Somalian trident bat
- Conservation status: Data Deficient (IUCN 3.1)

Scientific classification
- Kingdom: Animalia
- Phylum: Chordata
- Class: Mammalia
- Order: Chiroptera
- Family: Hipposideridae
- Genus: Asellia
- Species: A. italosomalica
- Binomial name: Asellia italosomalica De Beaux, 1931

= Somalian trident bat =

- Genus: Asellia
- Species: italosomalica
- Authority: De Beaux, 1931
- Conservation status: DD

Species of bat

The Somalian trident bat (Asellia italosomalica) is a species of bat found in the Horn of Africa.

==Taxonomy==
The Somalian trident bat was described as a new subspecies of the trident bat (A. tridens) by Oscar de Beaux in 1931.
De Beaux gave it the trinomen A. tridens italosomalica. It was maintained as a subspecies until 2011, when Benda et al. published that this population had a genetic distance of more than 12% from other members of its genus. They stated that this difference was enough to justify elevating it from a subspecies to a species.

==Biology and ecology==
It is a nocturnal species, roosting in sheltered places during the day such as caves. It is colonial, with these cave roosts consisting of up to 1,000 individuals.

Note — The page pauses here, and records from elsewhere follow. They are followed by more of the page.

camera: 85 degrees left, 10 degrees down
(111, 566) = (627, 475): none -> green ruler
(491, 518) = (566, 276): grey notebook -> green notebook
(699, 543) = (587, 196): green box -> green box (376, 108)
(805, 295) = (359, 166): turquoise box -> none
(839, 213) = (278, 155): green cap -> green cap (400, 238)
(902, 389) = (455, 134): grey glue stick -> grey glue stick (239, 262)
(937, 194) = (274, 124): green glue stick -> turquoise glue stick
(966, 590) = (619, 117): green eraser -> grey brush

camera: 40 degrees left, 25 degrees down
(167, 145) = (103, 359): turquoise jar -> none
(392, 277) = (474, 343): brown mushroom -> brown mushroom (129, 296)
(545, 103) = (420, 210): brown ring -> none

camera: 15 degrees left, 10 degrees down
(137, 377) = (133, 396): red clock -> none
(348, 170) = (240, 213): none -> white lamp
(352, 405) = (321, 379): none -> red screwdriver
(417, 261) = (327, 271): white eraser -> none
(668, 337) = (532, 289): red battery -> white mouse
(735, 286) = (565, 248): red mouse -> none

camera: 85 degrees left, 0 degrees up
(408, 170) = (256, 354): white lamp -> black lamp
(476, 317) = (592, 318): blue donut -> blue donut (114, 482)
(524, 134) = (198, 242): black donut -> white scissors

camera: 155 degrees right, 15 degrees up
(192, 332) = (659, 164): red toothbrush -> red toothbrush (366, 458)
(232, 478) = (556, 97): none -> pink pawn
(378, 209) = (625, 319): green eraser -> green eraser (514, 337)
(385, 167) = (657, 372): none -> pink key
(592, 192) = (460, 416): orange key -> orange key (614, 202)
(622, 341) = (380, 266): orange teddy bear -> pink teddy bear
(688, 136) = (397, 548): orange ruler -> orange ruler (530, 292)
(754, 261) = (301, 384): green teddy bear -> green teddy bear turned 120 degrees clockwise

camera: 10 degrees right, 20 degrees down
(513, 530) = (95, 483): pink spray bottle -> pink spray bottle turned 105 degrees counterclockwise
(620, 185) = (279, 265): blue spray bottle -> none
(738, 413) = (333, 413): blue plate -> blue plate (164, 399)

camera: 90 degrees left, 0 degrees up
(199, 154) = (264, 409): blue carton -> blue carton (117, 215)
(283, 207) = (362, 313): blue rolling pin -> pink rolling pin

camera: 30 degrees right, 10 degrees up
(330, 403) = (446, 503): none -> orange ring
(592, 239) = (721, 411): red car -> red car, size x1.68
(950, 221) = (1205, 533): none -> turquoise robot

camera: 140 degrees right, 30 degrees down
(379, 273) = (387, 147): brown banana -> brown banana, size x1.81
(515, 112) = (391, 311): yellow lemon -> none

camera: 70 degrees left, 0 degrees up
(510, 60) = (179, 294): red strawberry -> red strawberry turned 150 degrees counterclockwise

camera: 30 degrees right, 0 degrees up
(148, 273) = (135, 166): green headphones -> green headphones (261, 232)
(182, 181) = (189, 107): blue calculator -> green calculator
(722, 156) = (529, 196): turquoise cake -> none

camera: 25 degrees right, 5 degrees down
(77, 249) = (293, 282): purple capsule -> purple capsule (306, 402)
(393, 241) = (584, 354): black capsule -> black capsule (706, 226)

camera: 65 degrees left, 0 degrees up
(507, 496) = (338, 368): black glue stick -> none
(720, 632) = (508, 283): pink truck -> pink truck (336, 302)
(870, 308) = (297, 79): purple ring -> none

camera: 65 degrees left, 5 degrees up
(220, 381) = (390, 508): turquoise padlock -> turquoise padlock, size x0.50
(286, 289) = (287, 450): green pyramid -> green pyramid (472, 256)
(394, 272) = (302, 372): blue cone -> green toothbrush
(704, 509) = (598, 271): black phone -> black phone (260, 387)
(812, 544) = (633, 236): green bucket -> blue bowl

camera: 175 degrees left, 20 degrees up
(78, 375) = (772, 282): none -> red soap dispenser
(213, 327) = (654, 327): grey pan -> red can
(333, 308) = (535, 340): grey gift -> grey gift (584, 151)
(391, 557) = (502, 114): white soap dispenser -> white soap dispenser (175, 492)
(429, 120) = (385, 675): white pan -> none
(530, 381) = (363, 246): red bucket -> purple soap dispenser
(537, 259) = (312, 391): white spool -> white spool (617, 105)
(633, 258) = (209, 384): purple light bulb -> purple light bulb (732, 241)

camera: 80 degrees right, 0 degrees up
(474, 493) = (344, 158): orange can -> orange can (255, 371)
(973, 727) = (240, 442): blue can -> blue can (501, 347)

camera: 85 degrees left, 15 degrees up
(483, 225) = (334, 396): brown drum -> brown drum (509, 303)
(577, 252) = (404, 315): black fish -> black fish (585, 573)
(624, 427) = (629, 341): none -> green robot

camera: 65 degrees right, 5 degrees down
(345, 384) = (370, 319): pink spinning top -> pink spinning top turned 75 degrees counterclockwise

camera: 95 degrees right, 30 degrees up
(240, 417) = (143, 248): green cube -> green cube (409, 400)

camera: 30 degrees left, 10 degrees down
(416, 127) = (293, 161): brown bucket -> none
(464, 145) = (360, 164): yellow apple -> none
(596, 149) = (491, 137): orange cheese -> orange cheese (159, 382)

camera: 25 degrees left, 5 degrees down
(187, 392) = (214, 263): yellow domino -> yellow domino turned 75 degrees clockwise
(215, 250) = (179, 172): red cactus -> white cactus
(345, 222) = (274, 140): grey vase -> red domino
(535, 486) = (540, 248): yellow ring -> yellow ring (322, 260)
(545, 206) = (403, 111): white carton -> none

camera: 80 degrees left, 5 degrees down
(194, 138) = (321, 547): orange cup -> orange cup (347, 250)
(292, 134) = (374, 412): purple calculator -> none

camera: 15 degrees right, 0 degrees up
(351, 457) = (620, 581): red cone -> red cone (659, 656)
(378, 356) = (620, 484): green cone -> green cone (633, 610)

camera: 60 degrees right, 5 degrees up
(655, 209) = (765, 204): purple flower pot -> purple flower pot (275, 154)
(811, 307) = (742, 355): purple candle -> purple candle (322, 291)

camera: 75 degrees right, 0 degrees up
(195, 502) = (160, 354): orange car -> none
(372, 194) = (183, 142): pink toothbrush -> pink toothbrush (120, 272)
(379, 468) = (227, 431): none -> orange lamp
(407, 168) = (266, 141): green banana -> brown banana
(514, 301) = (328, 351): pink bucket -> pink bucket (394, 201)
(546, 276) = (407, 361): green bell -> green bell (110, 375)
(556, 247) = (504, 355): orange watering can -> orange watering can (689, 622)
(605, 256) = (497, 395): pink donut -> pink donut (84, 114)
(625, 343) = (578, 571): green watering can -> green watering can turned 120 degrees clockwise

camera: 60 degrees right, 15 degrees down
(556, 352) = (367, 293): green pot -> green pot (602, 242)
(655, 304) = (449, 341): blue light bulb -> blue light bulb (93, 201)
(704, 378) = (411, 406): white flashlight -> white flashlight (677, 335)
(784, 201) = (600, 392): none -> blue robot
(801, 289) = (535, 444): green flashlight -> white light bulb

The Somalian trident bat is found in the Horn of Africa in Somalia, as well as the Yemeni island of Socotra. It inhabits arid areas such as savanna, shrubland, grassland, and desert.

==Conservation==
As of 2017, it is evaluated as a data deficient species by the IUCN. It meets the criteria for this designation because it was only recently recognized as a full species, and as such, information is lacking regarding its ecology and distribution.